Segment Start: Given text

I think one of the keys to this movie comes late in its running time: a conversation about the problem with relying too heavily on a plan. Dory discovers that while her life has not gone according to plan, many of life’s best gifts have come unexpectedly — outside of a plan.

This feels like a sort of meta-comment on the movie. Finding Dory does follow certain conventional storytelling beats — and I, like Mike D’Angelo, was a little disappointed by the predictability of the film’s “focus on the family” trajectory, and by the abruptness of its resolution. But despite the familiar narrative scaffolding, which fits what they taught in the Pixar storytelling masterclass I once attended, the most memorable joys of the journey are the things that artists undoubtedly  “discovered” in the course of spontaneous play, in the progress of asking “What if?” moment by moment. Finding Dory is loaded with such happy accidents and surprises.

One of them, Hank the Octopus (sorry — Septypus!) almost takes over the movie. Flamboyant and full of surprises, he’s a joy to watch. I’ll bet he wasn’t so prominent in early drafts. I think the artists just fell in love with all of the ways he could enliven a scene, and they kept on discovering new things they wanted to do with him. And you know what happens when artists love their own creation: The audience loves him too.

While my own journey has been one of botched and bungled plans, a few wrong turns, and many days squandered in paralyzing doubt, I must admit that many of my life’s best blessings came unexpectedly along the way. And hopefully I can see them as ways that that the Great Storyteller has been prompting me to head homeward, to start finding my way back to the place that I belong. More surprises, I dare to believe, will emerge.

Segment End: Given text
Segment Start: Data provided

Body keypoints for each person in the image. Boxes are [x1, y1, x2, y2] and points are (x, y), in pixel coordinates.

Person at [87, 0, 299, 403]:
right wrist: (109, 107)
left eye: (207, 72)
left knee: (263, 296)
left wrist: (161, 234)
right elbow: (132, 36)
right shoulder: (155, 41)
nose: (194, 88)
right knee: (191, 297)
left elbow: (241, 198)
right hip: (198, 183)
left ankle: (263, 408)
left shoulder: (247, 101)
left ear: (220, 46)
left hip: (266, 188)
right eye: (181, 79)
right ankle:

Segment End: Data provided

Explore the material
A. According to the Finding Dory piece, what has the writer's own journey been made of? List each thing it names.
B. Carry on the Finding Dory piece from its last sentence.
The collected data plays no part here and can be set aside.

Numbered answers
A.
- botched and bungled plans
- a few wrong turns
- many days squandered in paralyzing doubt

B.
Master Stanton, if you’re reading this: Thank you! Thank you for refusing to settle for just another sequel. Thank you for insisting on taking us to new places. Thank you for writing a story that will enrich the experience of revisiting the original. Thank you for refusing to give in to that sequel-maker’s worst temptation: “Go darker.” By returning to big, joyous, heartfelt filmmaking — after the industry dealt you an unjust and injurious blow — you inspire me. I, too, want to get back to the work I was meant to do. I don’t want disrespect, disappointment, or calamity to have the last word in my creative life. If you can get back up and do this after the way that you’ve been treated, well… maybe I can too.

Must-Read Reviews of Finding Dory

I highly recommend that you check out these responses to Finding Dory:

Daniel Melvill Jones:

There is lots to love about the film. I enjoyed the relentless creativity that seemed to find its focus when the filmmakers limited themselves to the confines of the Marine Life Institute. The new characters, all with physical or attitude issues, were a constant delight. I admired how it emphasized that both family and close friendships play unique roles in life. But what captivated me was how the story of Dory’s memory loss related to my own life.

Steven Greydanus:

Finding Dory is pleasant, amusing, modestly clever and occasionally moving, though it never approaches the emotional or creative heights of Finding Nemo, the greatest father-son story in Hollywood animation history and one of the best American cartoons ever made.